If you are closeted and worried about being found out then maybe you should wait till you are in safe place in life to enter an OPENLY QUEER SPACE meant for OPENLY QUEER PEOPLE. It’s not Openly queer people’s jobs to make closeted people feel safe and hidden in their space away from non queer people when they are in a safe space meant for openly queer people. And allies are literally just NOT QUEER. Why is this so hard to understand 😭
It’s controversial because people don’t like the idea of safe spaces. When people say ‘What about allies?’, what are they really saying? If they’re an ally themselves, then they should recognize that the spaces they occupy with LGBTQ+ people are inherently unsafe for a lot of different reasons. Also, LGBTQ+ safe spaces are few and far between. Pride events are always welcome to everyone, including allies and people who are closeted/questioning.
this is not crazy to say idk. someones life and wellbeing is more important than going to a social gathering. if you're closeted, then maybe going to an openly queer space isn't the best idea to stay closeted. it isn't my concern to keep you closeted, not if it comes at the cost of opening queer safe spaces up to anyone and everyone. that defeats the entire purpose of a safe space for queer people
to elaborate bc there's weird takes in these comments I don't stand by- I agree with the post but people should not have to be out **outside of queer spaces** to be welcome, and peoples privacy should be standard ex: what happens in queer-only spaces should stay in queer only spaces, don't post pics without permission, don't bring up people's names and orientation outside of those spaces without permission
I do feel like it can be used as a step towards acceptance of yourself and coming out, coming out doesn’t need to be the whole world knowing so going to events or spaces for queer people can definitely be a opportunity to try exploring that side and testing the water of the community, at the end of the day it’s the persons decision to do that and they shouldn’t be shunned or excluded because they arnt at the same stage as others or look the part.

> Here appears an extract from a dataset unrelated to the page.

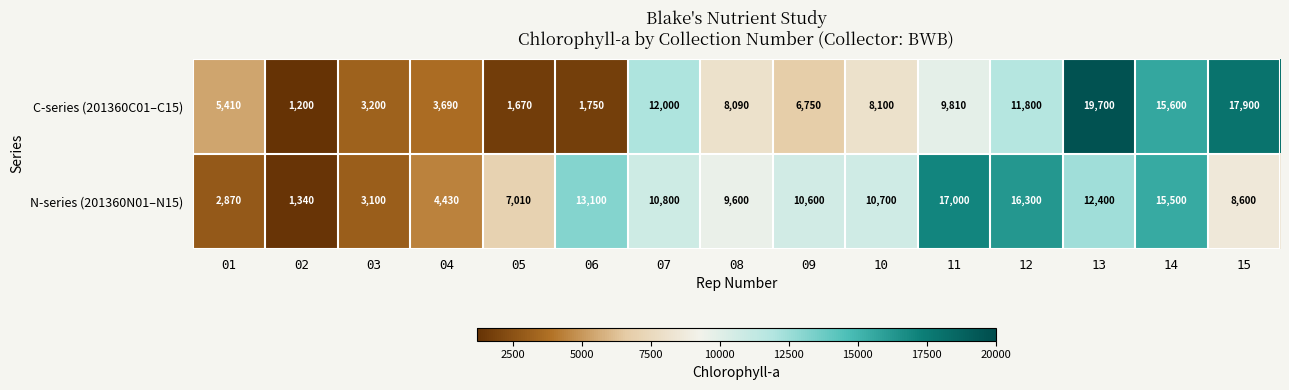

How many series are shown in this chart?

2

It’s not our job to make closeted people feel hidden or protected but I do feel we should at least try to make them feel welcome as this can be their first attempt at coming to terms with who they are and we can serve as a good example of what the queer community is for its members
So I agree on this and I’m honestly really confused on what you think I said that contradicts that. Not sure what you mean but “outside” of queer spaces or where you got that from either, not being rude i promise I’m just genuinely wondering. I think that questioning and closeted queer people ca definitely be part of queer spaces and yes things should be confidential etc but openly queer people shouldn’t have to bend to extremes or hinder their own openness to make closeted people feel safe.
Closeted people too deserves safe spaces and confidentiality 100% but I think that they should probably stick to closeted specific safe spaces for thier own safety and security/privacy. I want to make it clear I believe all queer people should be allowed in safe spaces, not just afabs etc like other comments tried to imply. By queer I mean ALL lgbtqia+ people. I don’t like that a lot of queer spaces advertise themselves as safe but then don’t include transfem people or gay men etc.